Condannato per il reato di omicidio colposo aggravato, impugnava la decisione della corte d’appello di Torino dinanzi ai giudici della Suprema Corte di Cassazione.
L’imputato era chiamato a rispondere del decesso di un motociclista investito dalla sua autovettura, per negligenza e imprudenza, nonché per colpa specifica, consistita nella violazione dell’art. 154 C.d.S., commi 1, 2 e 3
L’impatto si era verificato mentre questi stava effettuando, repentinamente e senza utilizzare l’indicatore di direzione, una manovra di svolta a destra, entrando così in collisione con il ciclomotore condotto dalla vittima che procedeva nel medesimo senso di marcia e che, a seguito dell’urto, cadeva a terra procurandosi un trauma cranico con esito letale.
L’imputato, con una memoria scritta, aveva dichiarato di non essersi accorto del ciclomotore e di non averlo superato, avendo udito soltanto un rumore sordo.
Il motociclo – a sua detta – aveva urtato l’auto prima che questa fosse impegnata nella manovra di svolta. Il punto d’impatto, inoltre, si era collocato all’interno del cono d’ombra, tale da non essere visibile neppure utilizzando lo specchietto retrovisore.
Tale ricostruzione, era, stata tuttavia smentita dall’apporto dichiarativo di un testimone oculare, nonché dalle conclusioni dei due consulenti tecnici.
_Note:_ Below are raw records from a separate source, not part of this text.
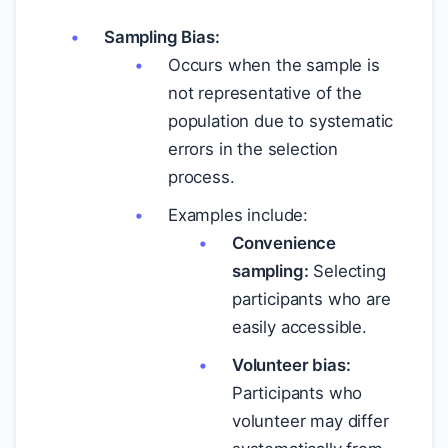
Sampling Bias:
Occurs when the sample is
not representative of the
population due to systematic
errors in the selection
process.
Examples include:
Convenience
sampling:
Selecting
participants who are
easily accessible.
Volunteer bias:
Participants who
volunteer may differ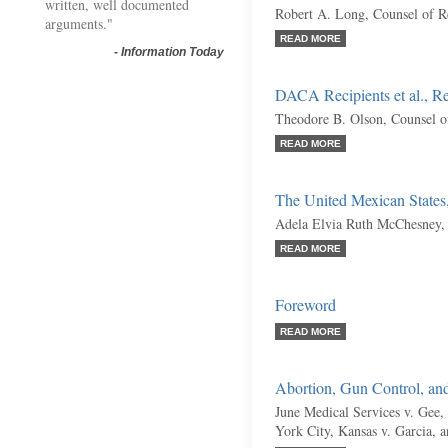
written, well documented
Robert A. Long, Counsel of R
arguments."
READ MORE
-
Information Today
DACA Recipients et al., R
Theodore B. Olson, Counsel o
READ MORE
The United Mexican States
Adela Elvia Ruth McChesney,
READ MORE
Foreword
READ MORE
Abortion, Gun Control, an
June Medical Services v. Gee,
York City, Kansas v. Garcia, 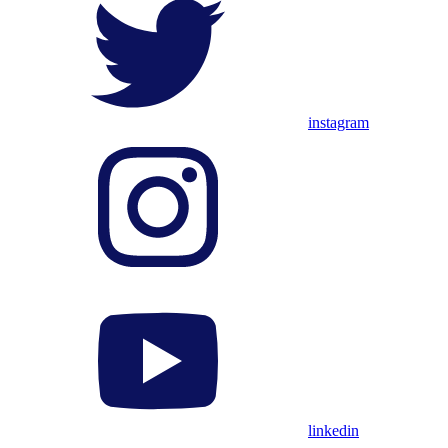
instagram
linkedin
La decisione della corte d’appello era perciò, coerente e immune da vizi oltre che conforme alla giurisprudenza di legittimità in materia di affidamento con riferimento all’ambito della circolazione stradale.

Il principio di affidamento in materia di circolazione stradale

In tema di reati commessi con violazione di norme sulla circolazione stradale, il principio di affidamento trova un temperamento nell’opposto principio secondo il quale l’utente della strada è responsabile anche del comportamento imprudente altrui purché questo rientri nel limite della prevedibilità.
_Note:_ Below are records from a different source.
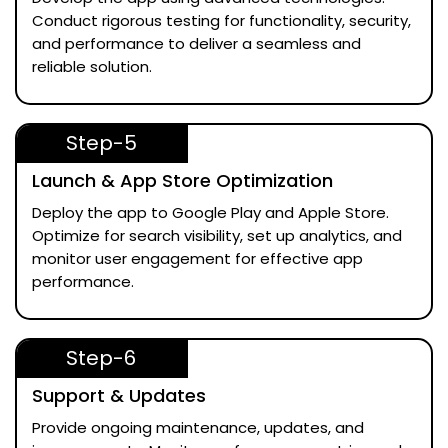
Conduct rigorous testing for functionality, security,
and performance to deliver a seamless and
reliable solution.
Step-5
Launch & App Store Optimization
Deploy the app to Google Play and Apple Store.
Optimize for search visibility, set up analytics, and
monitor user engagement for effective app
performance.
Step-6
Support & Updates
Provide ongoing maintenance, updates, and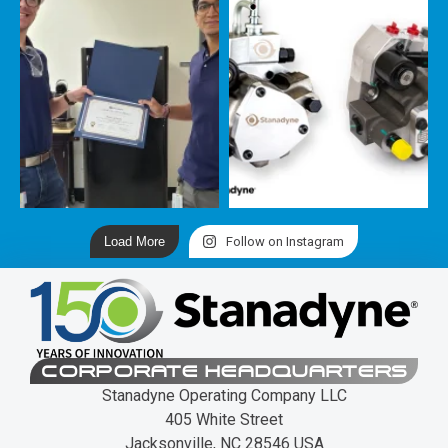
Load More
Follow on Instagram
CORPORATE HEADQUARTERS
Stanadyne Operating Company LLC
405 White Street
Jacksonville, NC 28546 USA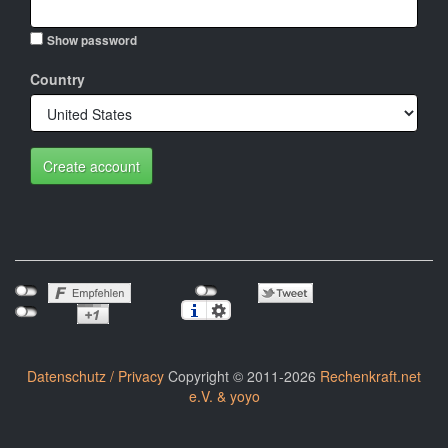
Show password
Country
Create account
Datenschutz / Privacy
Copyright © 2011-2026
Rechenkraft.net
e.V. & yoyo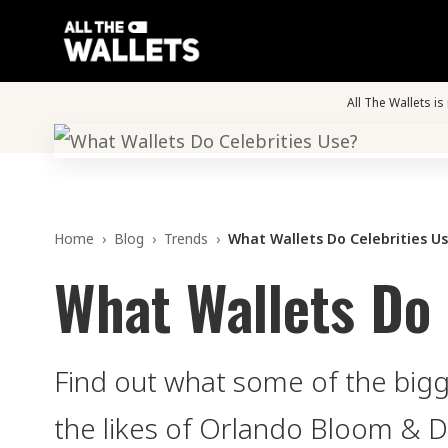
All The Wallets i
Home
›
Blog
›
Trends
›
What Wallets Do Celebrities U
What Wallets Do 
Find out what some of the bigge
the likes of Orlando Bloom &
Tale principio che costituisce applicazione di quello del rischio consentito – è inteso ad evitare “… l’effetto paralizzante di dover agire prospettandosi tutte le altrui possibili trascuratezze” e viene meno “… allorchè l’agente sia gravato da un obbligo di controllo o sorveglianza nei confronti di terzi; o, quando, in relazione a particolari contingenze concrete, sia possibile prevedere…… che altri non si atterrà alle regole cautelari che disciplinano la sua attività” (cfr., in motivazione, sez. 4 n. 25552 del 27/04/2017, Luciano).
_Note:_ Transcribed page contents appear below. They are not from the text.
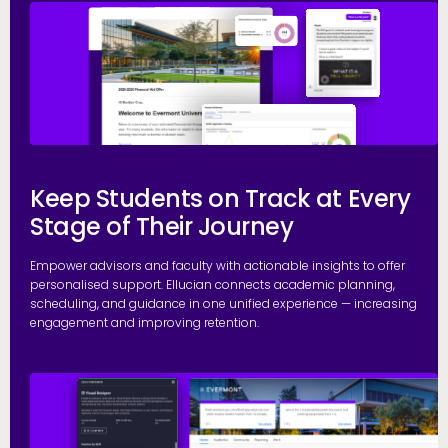
E
Keep Students on Track at Every
Stage of Their Journey
Empower advisors and faculty with actionable insights to offer
personalised support. Ellucian connects academic planning,
scheduling, and guidance in one unified experience — increasing
engagement and improving retention.
P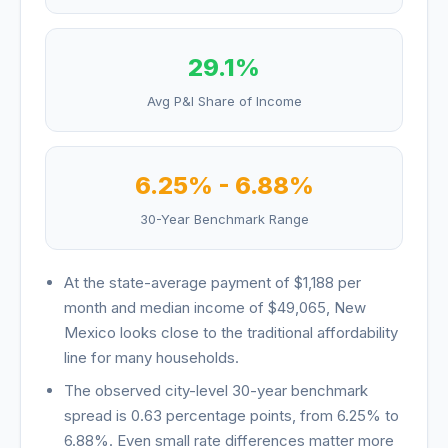
29.1
%
Avg P&I Share of Income
6.25
% -
6.88
%
30-Year Benchmark Range
At the state-average payment of
$1,188
per
month and median income of
$49,065
,
New
Mexico
looks
close to the traditional affordability
line for many households
.
The observed city-level 30-year benchmark
spread is
0.63
percentage points, from
6.25
% to
6.88
%. Even small rate differences matter more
Peraltro, come rilevabile dall’analisi della giurisprudenza, esiste, con riferimento all’ambito della circolazione stradale, una tendenza a escludere o limitare al massimo la possibilità di fare affidamento sull’altrui correttezza, tale condivisibile orientamento più rigorista essendo giustificato, nella materia de qua, dalla circostanza che il contesto della circolazione stradale è meno definito rispetto, per esempio, a quello di equipe proprio della responsabilità derivante dall’esercizio delle professioni sanitarie, ma anche dal rilievo che alcune norme del Codice della Strada sembrano estendere al massimo l’obbligo di attenzione e prudenza, sino a ricomprendervi il dovere dell’agente di prospettarsi le altrui condotte irregolari.
Alla declaratoria di inammissibilità ha fatto seguito la condanna del ricorrente al pagamento delle spese processuali.